> INSTRUCTIONS FOR THE TASK: Below are entries. Copy exactly the lines running from the line that holds "coaster: none [109,524,182,562]" to the line that holds "sofa: none [962,733,1647,1189]", with both ends included.

[Before-and-after object states]
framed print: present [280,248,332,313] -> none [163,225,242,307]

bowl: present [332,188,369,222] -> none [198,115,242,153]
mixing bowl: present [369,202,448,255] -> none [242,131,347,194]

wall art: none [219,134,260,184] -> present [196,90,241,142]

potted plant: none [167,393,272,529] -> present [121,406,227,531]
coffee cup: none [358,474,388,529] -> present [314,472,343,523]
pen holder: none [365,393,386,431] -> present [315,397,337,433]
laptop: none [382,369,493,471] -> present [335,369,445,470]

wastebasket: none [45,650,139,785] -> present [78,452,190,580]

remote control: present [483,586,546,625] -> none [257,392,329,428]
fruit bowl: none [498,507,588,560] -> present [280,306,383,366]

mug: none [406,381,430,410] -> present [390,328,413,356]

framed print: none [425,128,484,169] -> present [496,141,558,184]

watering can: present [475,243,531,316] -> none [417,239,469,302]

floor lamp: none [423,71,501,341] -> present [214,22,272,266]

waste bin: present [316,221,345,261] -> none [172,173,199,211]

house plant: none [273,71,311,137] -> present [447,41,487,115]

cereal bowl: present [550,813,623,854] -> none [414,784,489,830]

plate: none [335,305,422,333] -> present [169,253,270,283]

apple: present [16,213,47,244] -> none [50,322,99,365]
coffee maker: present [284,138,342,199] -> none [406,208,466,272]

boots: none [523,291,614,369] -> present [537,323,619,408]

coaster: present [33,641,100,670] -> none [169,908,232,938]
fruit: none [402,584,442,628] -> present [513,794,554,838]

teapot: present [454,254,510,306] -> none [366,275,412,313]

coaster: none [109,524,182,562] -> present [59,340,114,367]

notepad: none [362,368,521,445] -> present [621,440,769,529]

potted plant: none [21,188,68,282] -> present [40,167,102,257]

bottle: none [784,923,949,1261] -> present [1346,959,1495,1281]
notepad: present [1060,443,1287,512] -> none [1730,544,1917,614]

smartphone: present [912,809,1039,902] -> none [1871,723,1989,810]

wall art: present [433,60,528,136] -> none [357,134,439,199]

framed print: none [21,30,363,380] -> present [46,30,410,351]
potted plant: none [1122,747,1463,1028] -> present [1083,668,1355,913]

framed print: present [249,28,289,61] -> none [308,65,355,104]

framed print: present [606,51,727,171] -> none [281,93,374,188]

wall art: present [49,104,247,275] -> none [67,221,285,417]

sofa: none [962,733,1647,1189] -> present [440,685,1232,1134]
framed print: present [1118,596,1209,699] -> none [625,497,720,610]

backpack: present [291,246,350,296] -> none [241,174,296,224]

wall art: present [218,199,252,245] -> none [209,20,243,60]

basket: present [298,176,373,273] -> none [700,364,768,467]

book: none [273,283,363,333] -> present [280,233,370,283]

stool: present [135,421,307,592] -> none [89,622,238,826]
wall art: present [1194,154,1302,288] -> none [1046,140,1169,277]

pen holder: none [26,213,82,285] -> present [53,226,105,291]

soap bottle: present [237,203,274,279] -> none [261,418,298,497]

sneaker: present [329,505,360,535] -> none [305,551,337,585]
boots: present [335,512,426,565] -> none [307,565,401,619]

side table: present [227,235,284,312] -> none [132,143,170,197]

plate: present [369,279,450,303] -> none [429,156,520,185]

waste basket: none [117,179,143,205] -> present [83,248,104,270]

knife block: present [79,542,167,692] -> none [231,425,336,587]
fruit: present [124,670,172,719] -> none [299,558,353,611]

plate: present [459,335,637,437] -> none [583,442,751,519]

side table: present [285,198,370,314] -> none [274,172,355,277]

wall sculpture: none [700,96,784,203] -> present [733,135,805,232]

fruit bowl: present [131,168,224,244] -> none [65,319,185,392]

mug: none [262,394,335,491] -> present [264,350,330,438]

> WRITTEN REPLY:
coaster: none [109,524,182,562] -> present [59,340,114,367]

notepad: none [362,368,521,445] -> present [621,440,769,529]

potted plant: none [21,188,68,282] -> present [40,167,102,257]

bottle: none [784,923,949,1261] -> present [1346,959,1495,1281]
notepad: present [1060,443,1287,512] -> none [1730,544,1917,614]

smartphone: present [912,809,1039,902] -> none [1871,723,1989,810]

wall art: present [433,60,528,136] -> none [357,134,439,199]

framed print: none [21,30,363,380] -> present [46,30,410,351]
potted plant: none [1122,747,1463,1028] -> present [1083,668,1355,913]

framed print: present [249,28,289,61] -> none [308,65,355,104]

framed print: present [606,51,727,171] -> none [281,93,374,188]

wall art: present [49,104,247,275] -> none [67,221,285,417]

sofa: none [962,733,1647,1189] -> present [440,685,1232,1134]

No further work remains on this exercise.